次は、妻とふたりで訪れよう。彼女となら、ああいう喧噪も笑って眺められるに違いない。
◆◆◆
通りを歩いていると、不意に背後から聞き覚えのある声が飛んできた。
「ク、クロード……!?」
振り向けば、そこには騎士団長ウィルが、目を見開いて立ち尽くしていた。
「これはこれは、騎士団長殿。偶然ですね」
「まさか君がここにいるとは……男爵家を抜け出してきたのか?」
「いえ、少し私用で。男爵様は今、アルフォンス伯爵様と親交を深めておられます」
ウィルの表情に同情の色が浮かぶ。
「それは……お気の毒だな。伯爵殿の話はかなり長いことで有名だ」
「ええ。ですが男爵様はきっと立派に耐えてくださるでしょう」
そう答えると、ウィルはふっと肩を落としながらも微笑んだ。
「君がこうして楽しそうに買い物してる姿、初めて見たよ。
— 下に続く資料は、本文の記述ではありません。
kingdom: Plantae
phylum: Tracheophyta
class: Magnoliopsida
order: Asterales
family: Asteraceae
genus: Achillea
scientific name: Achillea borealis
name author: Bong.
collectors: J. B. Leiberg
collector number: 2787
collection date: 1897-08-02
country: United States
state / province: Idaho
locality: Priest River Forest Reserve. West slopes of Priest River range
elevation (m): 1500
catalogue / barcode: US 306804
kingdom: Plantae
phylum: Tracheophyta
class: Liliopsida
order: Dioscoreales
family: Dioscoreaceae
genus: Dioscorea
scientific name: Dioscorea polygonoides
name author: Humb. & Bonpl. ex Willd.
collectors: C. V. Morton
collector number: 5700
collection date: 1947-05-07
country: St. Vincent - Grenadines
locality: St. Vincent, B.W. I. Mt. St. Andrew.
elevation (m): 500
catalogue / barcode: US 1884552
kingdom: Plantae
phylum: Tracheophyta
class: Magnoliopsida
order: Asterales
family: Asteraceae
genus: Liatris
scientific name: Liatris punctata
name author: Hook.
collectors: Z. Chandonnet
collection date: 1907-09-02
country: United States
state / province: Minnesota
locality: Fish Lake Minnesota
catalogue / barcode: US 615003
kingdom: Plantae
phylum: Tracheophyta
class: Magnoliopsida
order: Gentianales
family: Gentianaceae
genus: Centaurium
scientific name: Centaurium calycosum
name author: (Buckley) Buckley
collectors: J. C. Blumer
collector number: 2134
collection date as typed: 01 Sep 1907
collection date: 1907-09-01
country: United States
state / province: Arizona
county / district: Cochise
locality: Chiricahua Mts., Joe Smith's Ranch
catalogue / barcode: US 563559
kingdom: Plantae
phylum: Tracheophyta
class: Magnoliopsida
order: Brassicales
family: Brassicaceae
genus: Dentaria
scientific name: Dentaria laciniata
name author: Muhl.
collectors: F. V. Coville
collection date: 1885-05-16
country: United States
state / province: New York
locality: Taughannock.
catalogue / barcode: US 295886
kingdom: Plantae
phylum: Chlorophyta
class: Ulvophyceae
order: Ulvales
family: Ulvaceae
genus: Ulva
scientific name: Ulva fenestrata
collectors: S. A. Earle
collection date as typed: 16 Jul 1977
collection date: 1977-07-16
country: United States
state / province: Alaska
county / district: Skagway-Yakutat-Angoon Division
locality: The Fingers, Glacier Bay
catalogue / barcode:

ちょっと驚いた」
「妻へのプレゼントを選んでおりました。私は、彼女の笑顔を守るために生きておりますから」
私が微笑みながらそう答えると、ウィルは妙に納得したように頷いた。
「……君らしいな。だが、早く戻らないと、男爵殿が耳もたれを起こすぞ」
「それは困りますね」
私は再び笑みを浮かべて軽く会釈をした。
「またお会いしましょう、騎士団長殿」
ウィルは軽く手を挙げて去っていき、私はブローチの包みを胸元に収めて歩き出す。
街はいつも、他人の物語で満ちている。
だが今日ばかりは、私のささやかな幸せのために歩いても罰は当たるまい。
──伯爵家で繰り広げられる静かな戦いはまだ終わっていないが、少なくとも今の私は、この穏やかな時間を心ゆくまで楽しんだのだった。